START Provided data

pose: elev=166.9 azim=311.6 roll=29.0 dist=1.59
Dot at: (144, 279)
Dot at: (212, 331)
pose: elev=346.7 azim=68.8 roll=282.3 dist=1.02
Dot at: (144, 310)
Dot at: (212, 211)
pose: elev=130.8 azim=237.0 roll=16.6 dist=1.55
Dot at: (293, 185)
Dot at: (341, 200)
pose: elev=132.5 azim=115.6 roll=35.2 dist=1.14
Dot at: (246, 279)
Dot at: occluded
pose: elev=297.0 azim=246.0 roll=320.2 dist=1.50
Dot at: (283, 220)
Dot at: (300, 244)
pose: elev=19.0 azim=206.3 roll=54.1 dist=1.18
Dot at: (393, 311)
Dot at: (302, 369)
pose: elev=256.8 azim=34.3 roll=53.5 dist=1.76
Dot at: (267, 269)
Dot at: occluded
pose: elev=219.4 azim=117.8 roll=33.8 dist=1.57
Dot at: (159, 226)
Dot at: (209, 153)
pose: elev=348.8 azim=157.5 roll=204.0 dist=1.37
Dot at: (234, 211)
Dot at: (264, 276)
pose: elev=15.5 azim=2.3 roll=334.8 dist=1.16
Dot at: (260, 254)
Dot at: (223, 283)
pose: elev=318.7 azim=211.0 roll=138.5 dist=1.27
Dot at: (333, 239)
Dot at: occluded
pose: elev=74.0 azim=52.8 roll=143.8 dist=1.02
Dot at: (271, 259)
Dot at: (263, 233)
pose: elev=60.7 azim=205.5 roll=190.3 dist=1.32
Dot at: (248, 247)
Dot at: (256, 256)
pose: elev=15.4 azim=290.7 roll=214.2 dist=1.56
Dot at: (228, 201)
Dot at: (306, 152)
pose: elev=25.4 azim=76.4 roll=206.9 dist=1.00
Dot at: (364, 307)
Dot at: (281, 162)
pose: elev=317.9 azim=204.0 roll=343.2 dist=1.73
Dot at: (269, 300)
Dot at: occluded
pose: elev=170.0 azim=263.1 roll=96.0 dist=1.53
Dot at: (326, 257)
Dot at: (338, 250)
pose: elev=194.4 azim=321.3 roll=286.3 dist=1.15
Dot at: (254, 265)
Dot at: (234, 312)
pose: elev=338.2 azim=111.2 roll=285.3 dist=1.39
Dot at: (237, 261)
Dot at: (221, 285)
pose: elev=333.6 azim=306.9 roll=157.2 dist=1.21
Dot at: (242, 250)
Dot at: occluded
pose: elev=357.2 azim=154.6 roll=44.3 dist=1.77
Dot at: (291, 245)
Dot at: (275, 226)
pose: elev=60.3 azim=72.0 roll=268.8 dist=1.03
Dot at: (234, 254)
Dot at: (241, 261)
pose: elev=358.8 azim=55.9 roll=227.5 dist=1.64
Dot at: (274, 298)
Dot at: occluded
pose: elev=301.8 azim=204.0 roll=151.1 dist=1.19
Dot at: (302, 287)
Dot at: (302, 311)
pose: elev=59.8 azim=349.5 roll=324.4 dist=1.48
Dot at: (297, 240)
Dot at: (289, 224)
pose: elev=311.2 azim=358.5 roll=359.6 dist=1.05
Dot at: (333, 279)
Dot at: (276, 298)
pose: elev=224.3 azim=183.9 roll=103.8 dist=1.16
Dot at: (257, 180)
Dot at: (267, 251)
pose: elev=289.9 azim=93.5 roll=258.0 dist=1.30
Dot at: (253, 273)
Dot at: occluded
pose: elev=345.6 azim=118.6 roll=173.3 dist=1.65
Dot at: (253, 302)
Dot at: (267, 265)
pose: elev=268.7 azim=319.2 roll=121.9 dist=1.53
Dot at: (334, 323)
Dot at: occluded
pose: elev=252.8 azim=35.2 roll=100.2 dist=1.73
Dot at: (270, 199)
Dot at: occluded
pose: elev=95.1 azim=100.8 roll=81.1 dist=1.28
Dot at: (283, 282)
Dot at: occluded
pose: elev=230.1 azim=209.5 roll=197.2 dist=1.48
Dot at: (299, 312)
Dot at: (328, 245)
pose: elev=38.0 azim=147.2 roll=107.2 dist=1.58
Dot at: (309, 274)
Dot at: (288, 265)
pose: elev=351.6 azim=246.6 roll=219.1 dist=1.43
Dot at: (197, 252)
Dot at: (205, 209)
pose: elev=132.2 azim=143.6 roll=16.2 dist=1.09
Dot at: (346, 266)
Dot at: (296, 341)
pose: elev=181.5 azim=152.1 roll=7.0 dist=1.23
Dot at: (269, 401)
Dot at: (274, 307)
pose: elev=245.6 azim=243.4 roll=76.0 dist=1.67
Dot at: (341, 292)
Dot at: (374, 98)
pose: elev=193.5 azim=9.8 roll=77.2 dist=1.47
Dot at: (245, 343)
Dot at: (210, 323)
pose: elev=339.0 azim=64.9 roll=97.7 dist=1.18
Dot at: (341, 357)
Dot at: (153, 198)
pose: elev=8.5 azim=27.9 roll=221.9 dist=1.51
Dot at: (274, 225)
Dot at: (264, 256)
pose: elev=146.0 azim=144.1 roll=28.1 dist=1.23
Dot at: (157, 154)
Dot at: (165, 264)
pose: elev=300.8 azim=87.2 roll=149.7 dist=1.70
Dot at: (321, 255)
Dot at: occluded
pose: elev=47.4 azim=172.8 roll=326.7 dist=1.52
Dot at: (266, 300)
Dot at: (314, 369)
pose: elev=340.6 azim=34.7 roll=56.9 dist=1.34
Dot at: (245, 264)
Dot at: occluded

END Provided data

Rewrite every line of the listing, replacing each "pose" with "orientation" and leaving everything else unchanged.

Solution >>
orientation: elev=166.9 azim=311.6 roll=29.0 dist=1.59
Dot at: (144, 279)
Dot at: (212, 331)
orientation: elev=346.7 azim=68.8 roll=282.3 dist=1.02
Dot at: (144, 310)
Dot at: (212, 211)
orientation: elev=130.8 azim=237.0 roll=16.6 dist=1.55
Dot at: (293, 185)
Dot at: (341, 200)
orientation: elev=132.5 azim=115.6 roll=35.2 dist=1.14
Dot at: (246, 279)
Dot at: occluded
orientation: elev=297.0 azim=246.0 roll=320.2 dist=1.50
Dot at: (283, 220)
Dot at: (300, 244)
orientation: elev=19.0 azim=206.3 roll=54.1 dist=1.18
Dot at: (393, 311)
Dot at: (302, 369)
orientation: elev=256.8 azim=34.3 roll=53.5 dist=1.76
Dot at: (267, 269)
Dot at: occluded
orientation: elev=219.4 azim=117.8 roll=33.8 dist=1.57
Dot at: (159, 226)
Dot at: (209, 153)
orientation: elev=348.8 azim=157.5 roll=204.0 dist=1.37
Dot at: (234, 211)
Dot at: (264, 276)
orientation: elev=15.5 azim=2.3 roll=334.8 dist=1.16
Dot at: (260, 254)
Dot at: (223, 283)
orientation: elev=318.7 azim=211.0 roll=138.5 dist=1.27
Dot at: (333, 239)
Dot at: occluded
orientation: elev=74.0 azim=52.8 roll=143.8 dist=1.02
Dot at: (271, 259)
Dot at: (263, 233)
orientation: elev=60.7 azim=205.5 roll=190.3 dist=1.32
Dot at: (248, 247)
Dot at: (256, 256)
orientation: elev=15.4 azim=290.7 roll=214.2 dist=1.56
Dot at: (228, 201)
Dot at: (306, 152)
orientation: elev=25.4 azim=76.4 roll=206.9 dist=1.00
Dot at: (364, 307)
Dot at: (281, 162)
orientation: elev=317.9 azim=204.0 roll=343.2 dist=1.73
Dot at: (269, 300)
Dot at: occluded
orientation: elev=170.0 azim=263.1 roll=96.0 dist=1.53
Dot at: (326, 257)
Dot at: (338, 250)
orientation: elev=194.4 azim=321.3 roll=286.3 dist=1.15
Dot at: (254, 265)
Dot at: (234, 312)
orientation: elev=338.2 azim=111.2 roll=285.3 dist=1.39
Dot at: (237, 261)
Dot at: (221, 285)
orientation: elev=333.6 azim=306.9 roll=157.2 dist=1.21
Dot at: (242, 250)
Dot at: occluded
orientation: elev=357.2 azim=154.6 roll=44.3 dist=1.77
Dot at: (291, 245)
Dot at: (275, 226)
orientation: elev=60.3 azim=72.0 roll=268.8 dist=1.03
Dot at: (234, 254)
Dot at: (241, 261)
orientation: elev=358.8 azim=55.9 roll=227.5 dist=1.64
Dot at: (274, 298)
Dot at: occluded
orientation: elev=301.8 azim=204.0 roll=151.1 dist=1.19
Dot at: (302, 287)
Dot at: (302, 311)
orientation: elev=59.8 azim=349.5 roll=324.4 dist=1.48
Dot at: (297, 240)
Dot at: (289, 224)
orientation: elev=311.2 azim=358.5 roll=359.6 dist=1.05
Dot at: (333, 279)
Dot at: (276, 298)
orientation: elev=224.3 azim=183.9 roll=103.8 dist=1.16
Dot at: (257, 180)
Dot at: (267, 251)
orientation: elev=289.9 azim=93.5 roll=258.0 dist=1.30
Dot at: (253, 273)
Dot at: occluded
orientation: elev=345.6 azim=118.6 roll=173.3 dist=1.65
Dot at: (253, 302)
Dot at: (267, 265)
orientation: elev=268.7 azim=319.2 roll=121.9 dist=1.53
Dot at: (334, 323)
Dot at: occluded
orientation: elev=252.8 azim=35.2 roll=100.2 dist=1.73
Dot at: (270, 199)
Dot at: occluded
orientation: elev=95.1 azim=100.8 roll=81.1 dist=1.28
Dot at: (283, 282)
Dot at: occluded
orientation: elev=230.1 azim=209.5 roll=197.2 dist=1.48
Dot at: (299, 312)
Dot at: (328, 245)
orientation: elev=38.0 azim=147.2 roll=107.2 dist=1.58
Dot at: (309, 274)
Dot at: (288, 265)
orientation: elev=351.6 azim=246.6 roll=219.1 dist=1.43
Dot at: (197, 252)
Dot at: (205, 209)
orientation: elev=132.2 azim=143.6 roll=16.2 dist=1.09
Dot at: (346, 266)
Dot at: (296, 341)
orientation: elev=181.5 azim=152.1 roll=7.0 dist=1.23
Dot at: (269, 401)
Dot at: (274, 307)
orientation: elev=245.6 azim=243.4 roll=76.0 dist=1.67
Dot at: (341, 292)
Dot at: (374, 98)
orientation: elev=193.5 azim=9.8 roll=77.2 dist=1.47
Dot at: (245, 343)
Dot at: (210, 323)
orientation: elev=339.0 azim=64.9 roll=97.7 dist=1.18
Dot at: (341, 357)
Dot at: (153, 198)
orientation: elev=8.5 azim=27.9 roll=221.9 dist=1.51
Dot at: (274, 225)
Dot at: (264, 256)
orientation: elev=146.0 azim=144.1 roll=28.1 dist=1.23
Dot at: (157, 154)
Dot at: (165, 264)
orientation: elev=300.8 azim=87.2 roll=149.7 dist=1.70
Dot at: (321, 255)
Dot at: occluded
orientation: elev=47.4 azim=172.8 roll=326.7 dist=1.52
Dot at: (266, 300)
Dot at: (314, 369)
orientation: elev=340.6 azim=34.7 roll=56.9 dist=1.34
Dot at: (245, 264)
Dot at: occluded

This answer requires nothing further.